Grassroots and school competitions

The foundation of the women's game in Bangladesh is built on large-scale youth tournaments:

Bangamata Sheikh Fazilatunnesa Mujib Gold is one of the biggest football competitions for elementary school girls in the world. The Cup was introduced in 2011. Every year, it serves as the main conduit for the national youth academies, involving more than a million students from thousands of schools.

The BFF hosts the Bangamata U-19 International Gold Cup, an invitational competition that gives the country's under-19 and under-20 teams access to elite international games at home.

Inter-School and Inter-College Championships happen between schools and colleges to promote involvement among urban youth. Regional competitions are held in major cities, particularly Dhaka.

Eight teams from various districts across the nation competed in the first women's inter-district football tournament, the Inter-district Women's Football Tournament 2006. The tournament was cancelled after 2007.

The Districts and government institutions competed in the National Women's Championship from 2009–2016, with Citycell sponsoring the first season.

Schools in Dhaka participated in an interschool football competition called the Dhaka Metropolis Women's School Football Championship 2008. The tournament was cancelled after 2010.

==National teams==
Since 2010, the Bangladesh Football Federation, which is in charge of the national teams, has witnessed a notable increase in both regional influence and international recognition.

Senior National Team: Known as the Bangladeshi women's national football team. They won their first major international trophy at the SAFF Women's Championship in 2022 and successfully defended the title in 2024.

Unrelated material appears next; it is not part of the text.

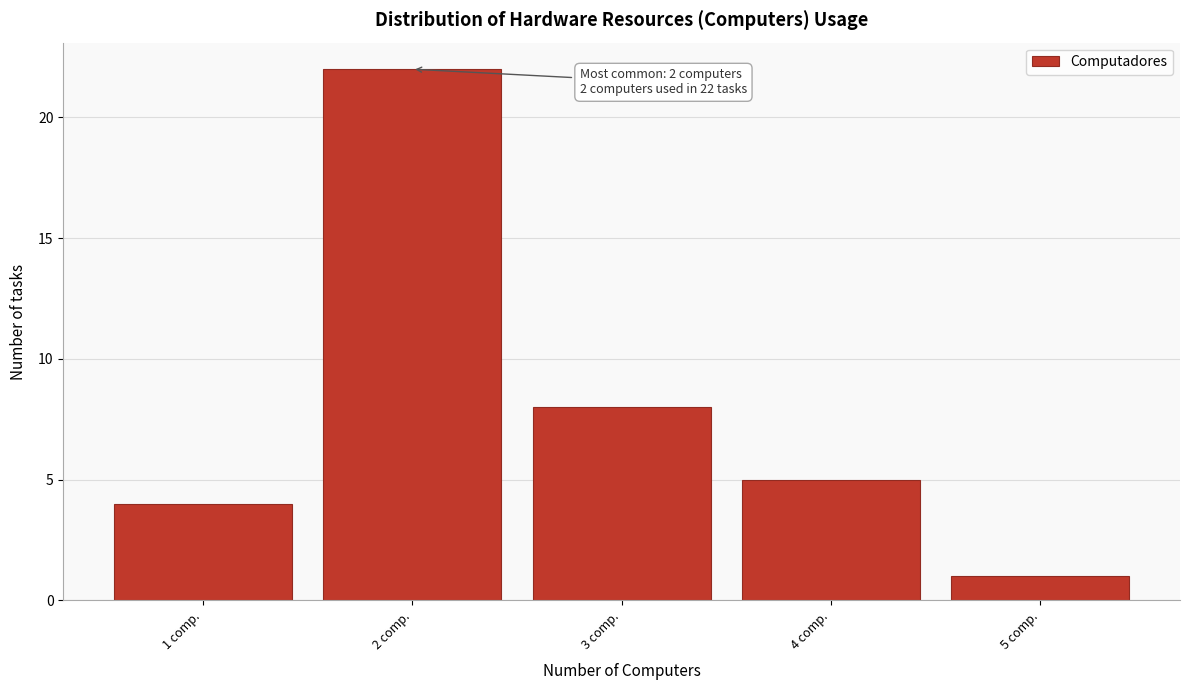

Which range on the x-axis has the tallest bar?

1.5 to 2.5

Youth Teams: Bangladesh's Under-20, Under-17, and Under-15 national teams are very active. In the past, these teams have been the most successful in South Asia, frequently winning regional age-level titles and making it to the final stages of the AFC Asian Cup.

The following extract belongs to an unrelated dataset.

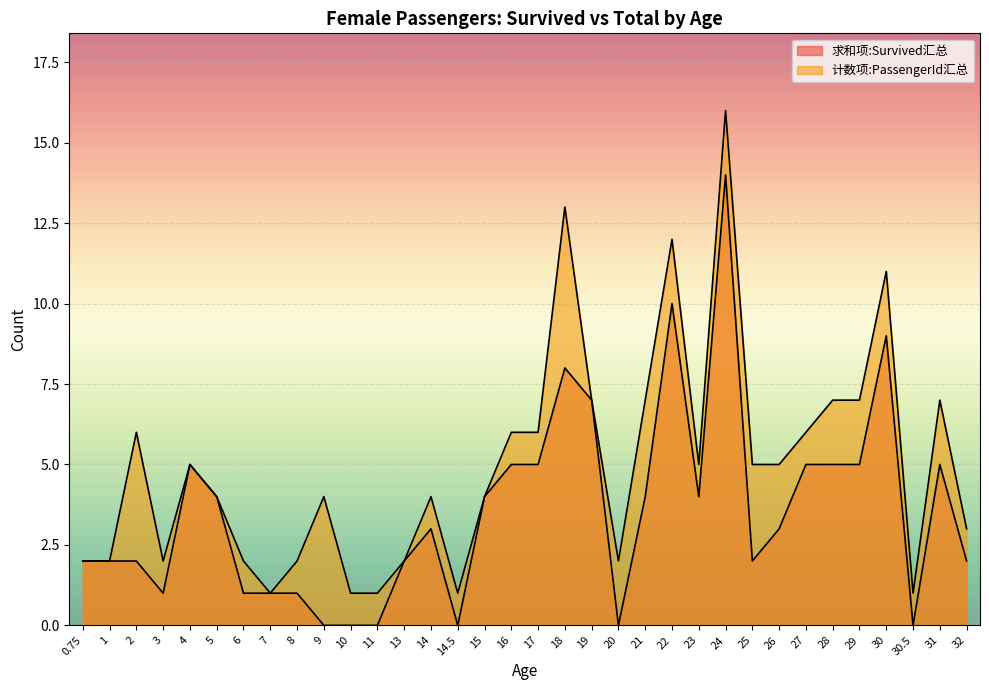

True or false: 求和项:Survived汇总 and 计数项:PassengerId汇总 cross at least once.

False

BFF Elite Female Academy: The core of the pool of potential players for the national team is formed by the Elite Academy, a program where the best young prospects stay and train every year under professional coaching.

== Notable people ==
Golam Robbani Choton: He served as the head coach of the national football program from 2009 to 2023. Under his guidance, the national team saw significant changes and growth.

Rituporna Chakma: She is the first person in history to receive a prestigious Begum Rokeya Padak as a footballer in 2025.

Maria Manda: The captain of the youth teams that won several regional championships and also a midfield player. According to Prothom Alo, she is a symbol of the Golden Generation of athletes who made the transition from youth dominance to senior global level recognition.

Rupna Chakma: A goalkeeper who won both the 2022 and 2024 SAFF Women's Championships, being the "best goalkeeper".